L’impact du protectionnisme et de la politique de Donald Trump sur la Suisse
L’élection de Donald Trump a exacerbé les défis de la Suisse en matière de compétitivité pharmaceutique. Le président américain a mis en place une politique économique visant à favoriser la production locale et à réduire les coûts des médicaments aux États-Unis. Pour inciter des entreprises comme Roche, Novartis ou Lonza à rapatrier une partie de leur production, Trump a menacé d’imposer des droits de douane massifs sur les produits pharmaceutiques importés. Cette politique a obligé les grandes entreprises à revoir leurs stratégies d’investissement et de production.
Le groupe Roche, par exemple, a récemment annoncé un investissement de 500 millions de francs pour la construction du centre de recherche Bau 12 à Bâle, un projet de grande envergure censé accueillir jusqu’à 450 scientifiques. Cependant, le climat politique incertain, notamment en raison des menaces protectionnistes américaines, rend difficile de garantir la stabilité à long terme pour ce type de projet. En effet, l’incertitude autour de l’évolution des politiques douanières américaines peut remettre en cause les investissements planifiés de manière anticipée, obligeant les entreprises à chercher des alternatives.
Ce phénomène de protectionnisme croissant ne concerne pas seulement les États-Unis. Plusieurs pays de l’Union européenne, comme l’Allemagne et le Royaume-Uni, mènent également des politiques économiques visant à attirer les entreprises pharmaceutiques. La concurrence s’intensifie, et la Suisse, traditionnellement un site privilégié pour les investissements dans le secteur pharmaceutique, voit son avantage concurrentiel s’amenuiser face à cette montée en puissance de nouvelles puissances économiques et pharmaceutiques.

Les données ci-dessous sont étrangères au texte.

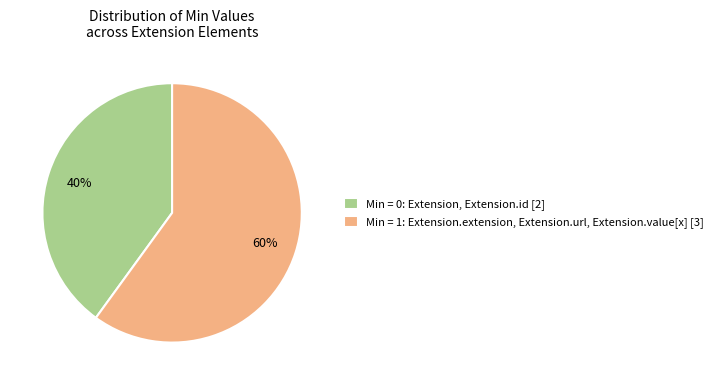

How many segments does this pie chart have?

2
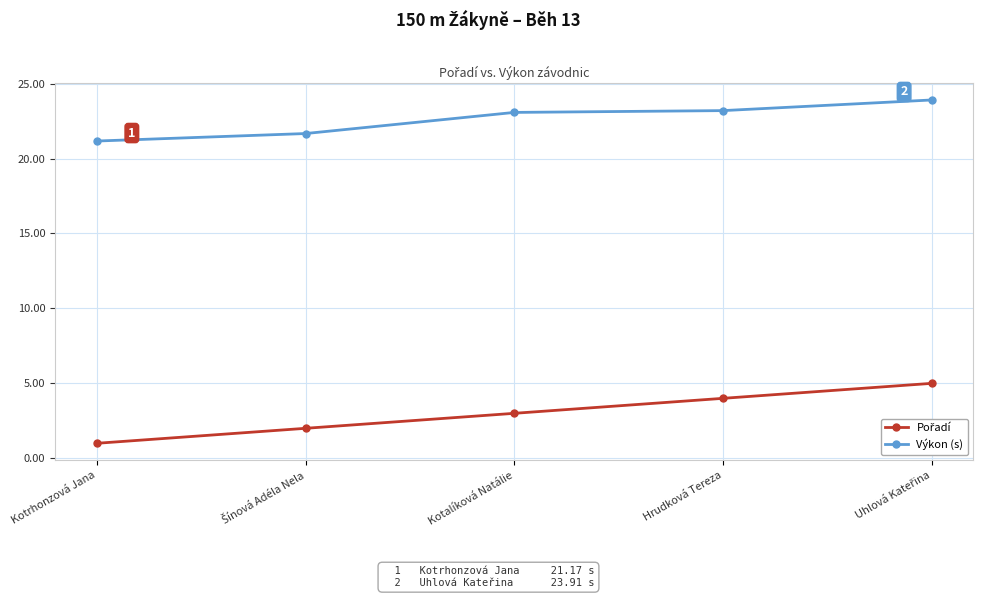

True or false: Výkon (s) has more than 1 interior local peaks.

False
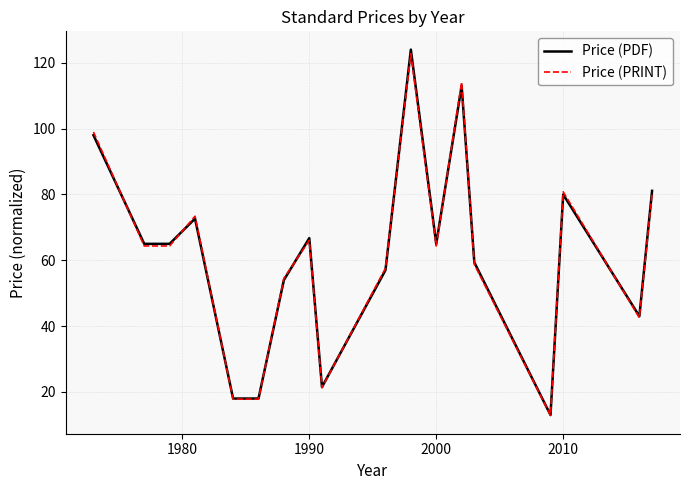

Which series has the largest range (max minus min)?

Price (PDF)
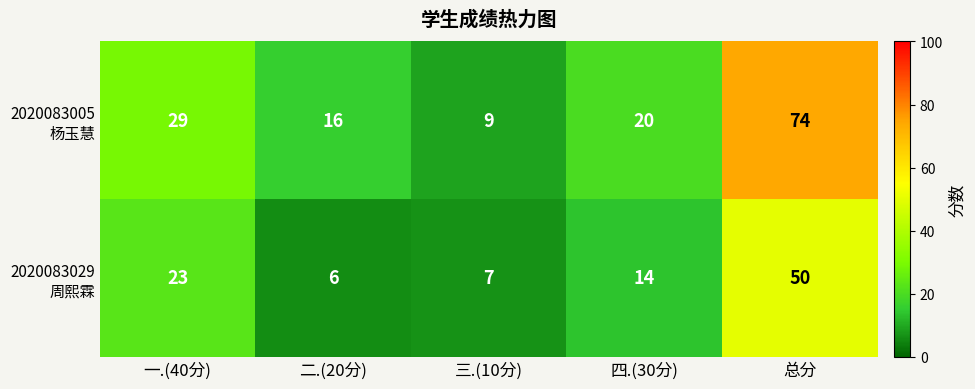

At which category does the chart reach its peak across all series?

总分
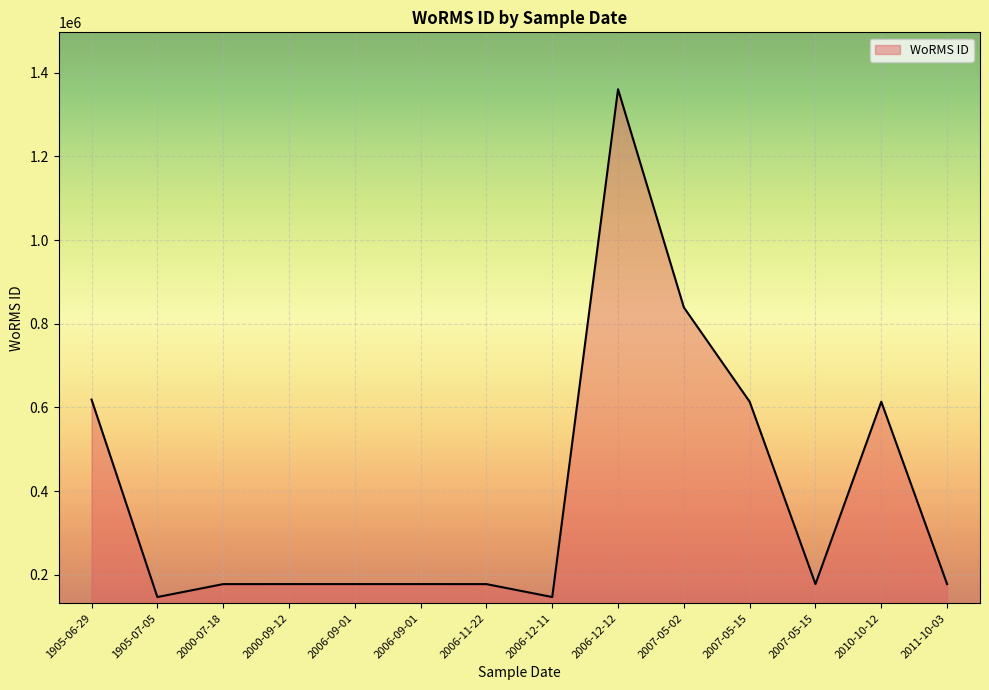

List the labels in order of value, largest first.

2006-12-12, 2007-05-02, 1905-06-29, 2007-05-15, 2010-10-12, 2006-09-01, 2006-09-01, 2011-10-03, 2000-09-12, 2000-07-18, 2007-05-15, 2006-11-22, 2006-12-11, 1905-07-05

La réaction de la Suisse et les perspectives pour l’industrie pharmaceutique
Face à ces bouleversements, la question se pose : comment la Suisse peut-elle maintenir sa position de leader dans le secteur pharmaceutique ? Annette Luther, présidente de Scienceindustries, estime qu’il est essentiel pour le pays de rester prudent vis-à-vis de la politique industrielle, relate Watson. Selon elle, plus l’État alloue des fonds publics aux entreprises, plus il risque d’intervenir dans leurs décisions. C’est pourquoi elle prône une approche qui favorise l’indépendance tout en intégrant des mesures adaptées pour renforcer l’attractivité de la Suisse.
Parmi ces mesures, l’incitation fiscale pour la recherche et le développement, ainsi qu’une mise en œuvre flexible de l’impôt minimum de l’OCDE, sont des pistes à explorer pour stimuler l’innovation dans le pays. Une stratégie d’implantation industrielle, qui intégrerait ces éléments, est en cours d’élaboration et pourrait permettre à la Suisse de reconquérir une position favorable dans la course mondiale aux investissements pharmaceutiques.
Cependant, bien que la situation soit difficile, les experts estiment que la Suisse, grâce à une très forte croissance du secteur ces dernières années, ne sera pas immédiatement frappée par des vagues de délocalisations massives. L’impact de ces bouleversements pourrait se faire sentir à plus long terme, mais la Suisse reste bien positionnée pour réagir aux défis posés par cette nouvelle ère de compétitivité.